3. Animal Farm – George Orwell
It’s usually Nineteen Eighty-Four you see on these must read lists and as much as I do love Nineteen Eighty-Four (I’d recommend either book) I can’t help but think that Animal Farm is more relevant to the politics and hierarchy that we are all familiar with. Nineteen Eighty-Four is more dystopian and outlandish, but Animal Farm really does – in my opinion – sum up the world we live in and the greed and power that can corrupt literally anyone. Orwell based the book on the Russian Revolution but the core beliefs are relevant today and probably always will be. It’s a short book and can easily be read in a day – so read it!
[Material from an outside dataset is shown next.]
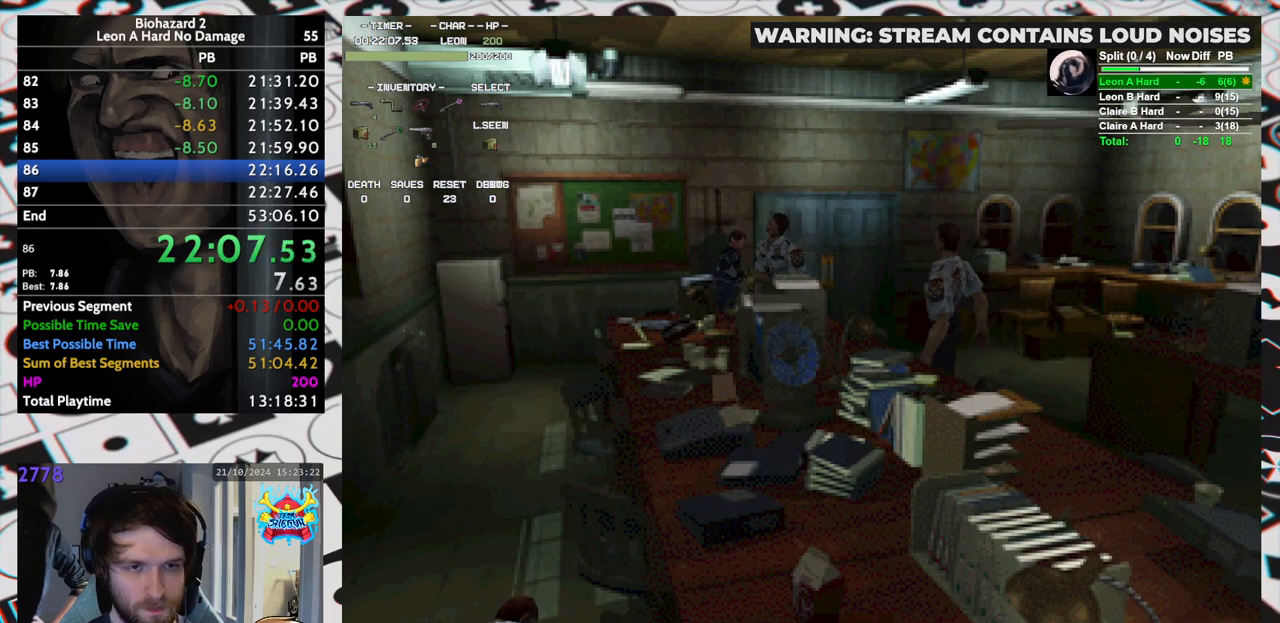
{"keys": [], "events": [[33, "left", "down"], [33, "yep", "down"], [83, "yep", "up"], [133, "yep", "down"], [183, "yep", "up"], [217, "yep", "down"], [283, "yep", "up"], [317, "left", "up"], [317, "yep", "down"], [367, "up", "up"], [367, "yep", "up"], [417, "run", "up"]]}
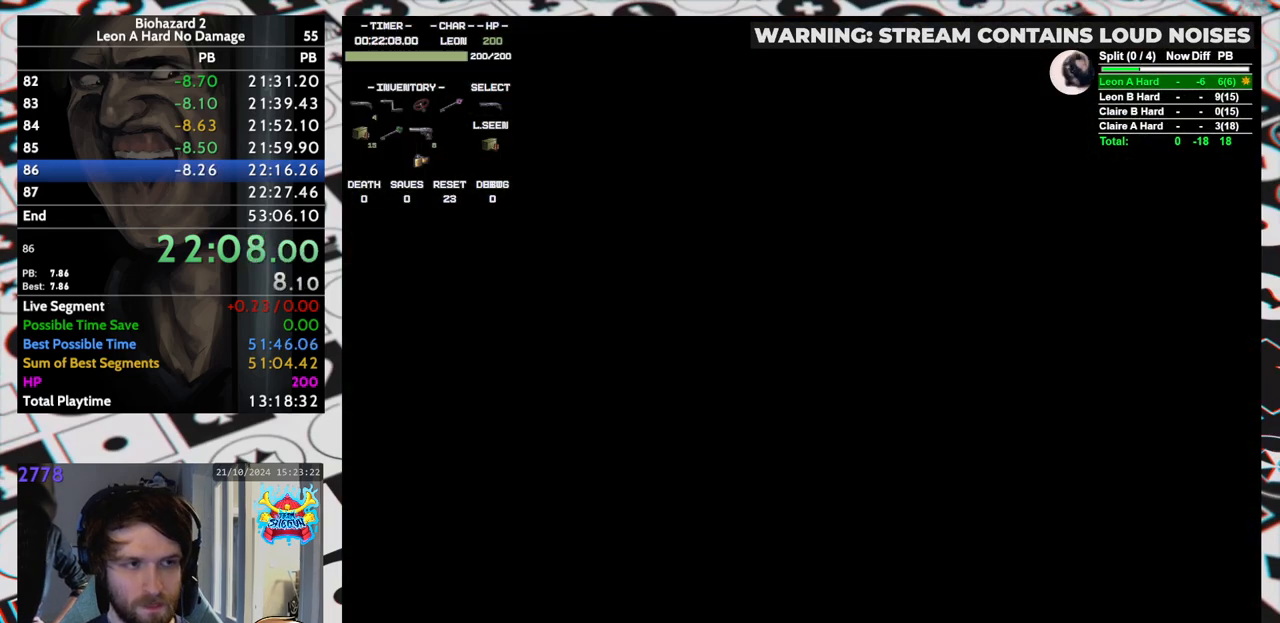
{"keys": [], "events": []}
As you do you can think about Orwell’s incredibly clever words: all animals are equal, but some animals are more equal than others. Because depressing though it might be, how true it is.
4. To Kill a Mockingbird – Harper Lee
Harper Lee only wrote one novel in her lifetime and To Kill a Mockingbird was it. It’s a testament of how popular and well received it was that the film adaptation was made just two years after publication, as well as winning Lee literary awards such as the Pulitzer. If you haven’t read this book already then you really must do. It’s easy to read, it’s warm, it’s funny and the characters are really alive (probably because most of them were semi-autobiographical). The story is set during the Great Depression of the 1930s, told via tomboy Scout who is the daughter of a lawyer controversially defending a black man on trial for the rape of a white woman. Many life issues such as racism, class, death and loneliness are covered in the book and it is very smart having the story told through the eyes of an innocent kid who doesn’t understand why life is so unfair or strange for some. It’s a must read and also introduces us to one of the loveliest, most level headed, polite and best thinkers in modern day fiction – Atticus Finch.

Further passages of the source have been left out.